What can be excluded from martial assets?

On behalf of Gary Kirk of Kirk Montoute Dawson LLP posted in Family Law on Monday, August 3, 2015.

In almost every divorce case, a primary concern for both spouses is the division of assets. There is good reason for this, regardless of how long the couple has been married. Upon divorce, each spouse will embark upon a new chapter of life. Being secure financially can make the transition much easier than it otherwise would be.

Not all assets the spouses have will be divided in a divorce. That distinction is saved for those considered marital assets. In general, a marital asset is any property that is acquired in the course of the marriage. As is the case with many things in the law, there are exceptions to that rule.

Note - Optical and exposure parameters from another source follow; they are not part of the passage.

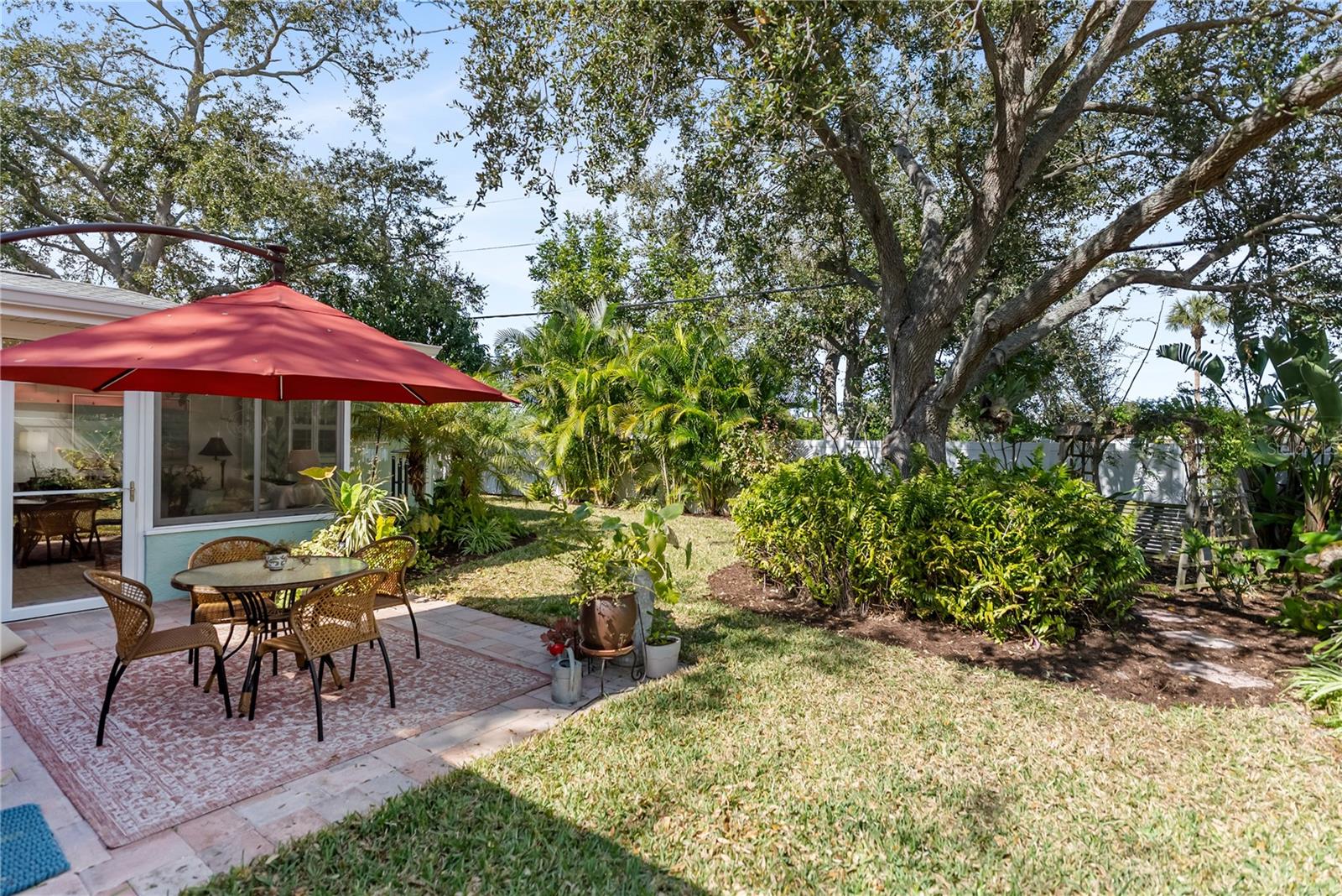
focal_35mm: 16
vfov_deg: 73.8
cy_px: 448
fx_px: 597
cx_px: 671
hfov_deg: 96.7
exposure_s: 1/1600
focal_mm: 16
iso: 100
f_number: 2.8
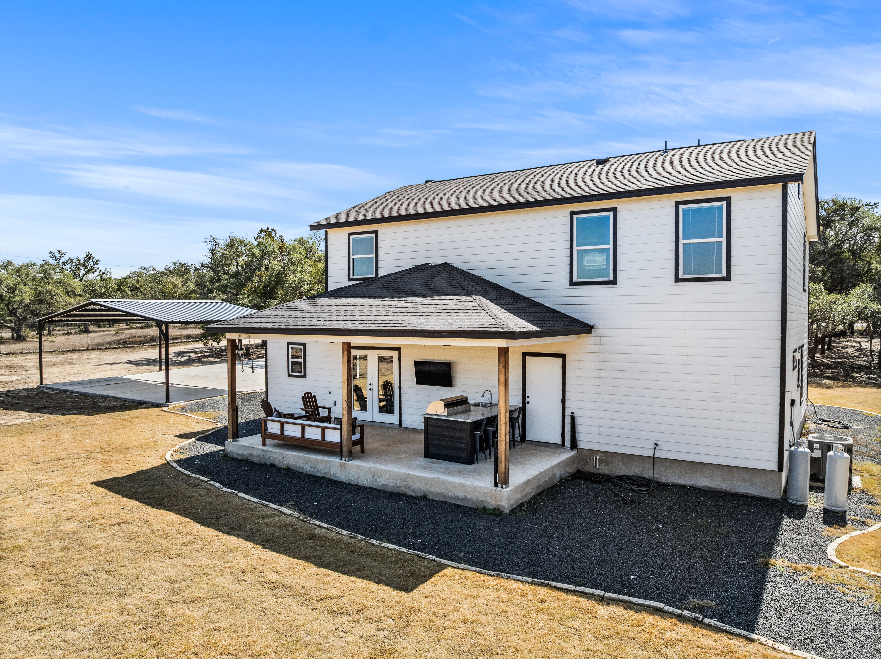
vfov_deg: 56.8
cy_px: 330
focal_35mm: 24
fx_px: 610
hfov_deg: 71.6
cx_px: 440
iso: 240
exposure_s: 1/1250
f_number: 2.8
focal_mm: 12.29
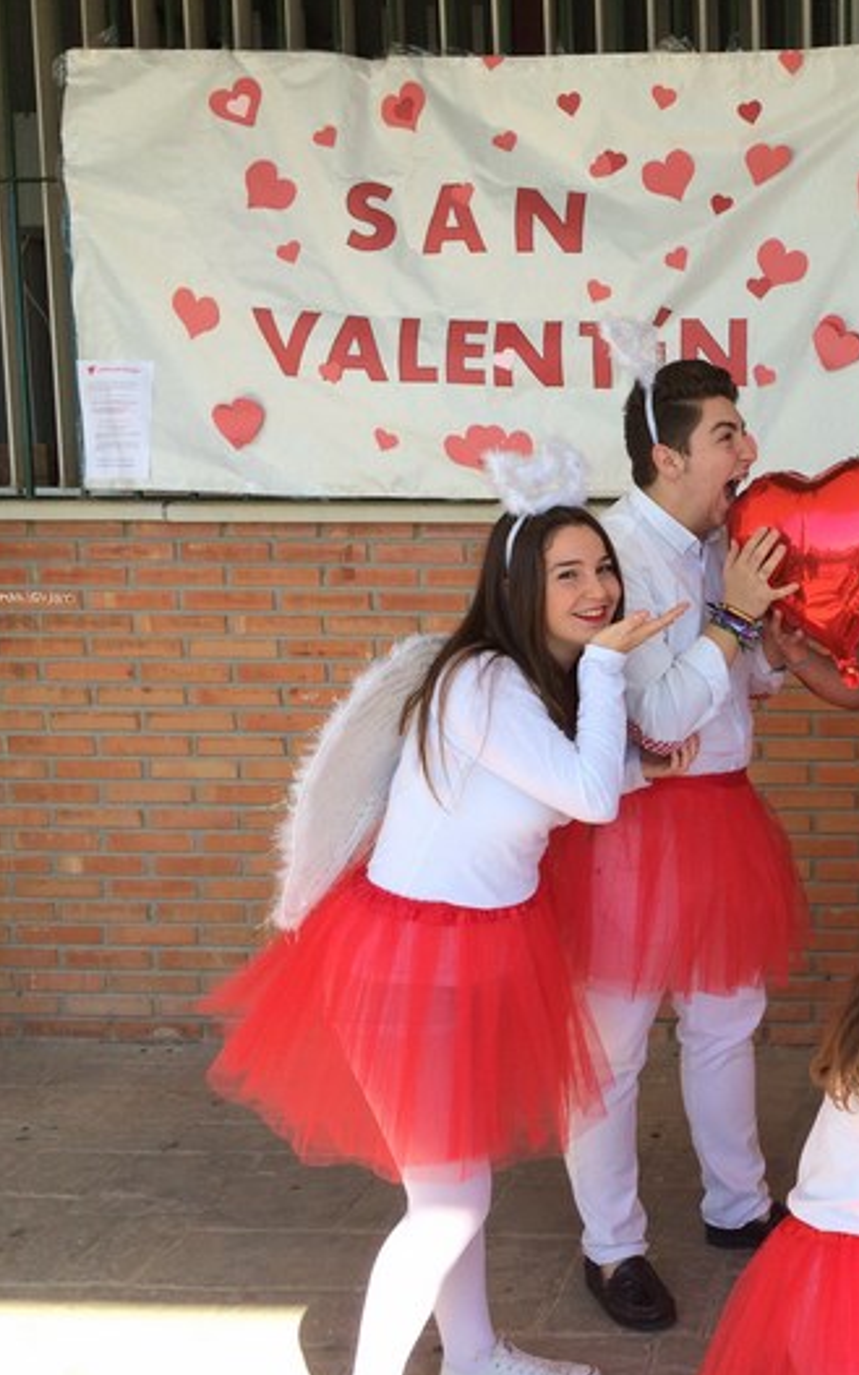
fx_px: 1574
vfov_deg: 47.2
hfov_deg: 28.1
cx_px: 914
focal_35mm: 42
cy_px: 689
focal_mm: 4.15
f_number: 2.2
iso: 32
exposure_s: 1/570
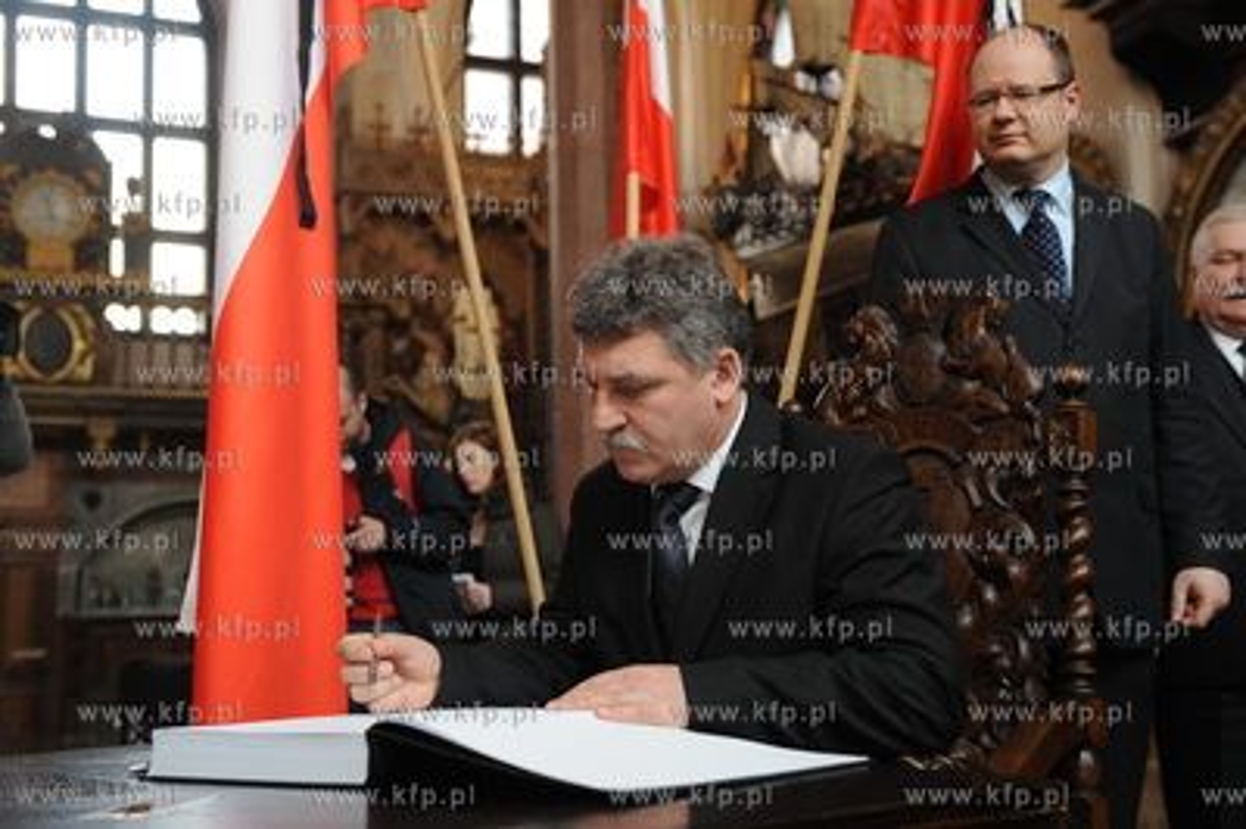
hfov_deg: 41.1
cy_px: 414
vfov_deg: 28.0
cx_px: 623
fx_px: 1660
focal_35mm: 48
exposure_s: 1/200
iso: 1600
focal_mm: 48
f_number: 4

The first exception is the matrimonial home. This property does not need to be acquired during the course of the marriage to fit this definition. It also does not have to be in both spouses’ names. Instead, it is defined as the property that is shared by the couple while they are married.

Inheritances, gifts, trust money and insurance proceeds and settlements are also generally not considered to be part of the couple’s marital assets. This changes if during the marriage the money is used for the benefit of the family.

Property acquired after the couple separates, or that is exempted under a separate agreement or marriage contract, is also exempted, as are business assets.

Because the average individual is not aware of the various rules that apply to divorces, those who are in that situation should take steps to secure the best possible outcome. In most situations this involves seeking the assistance of a lawyer who has experience with divorces.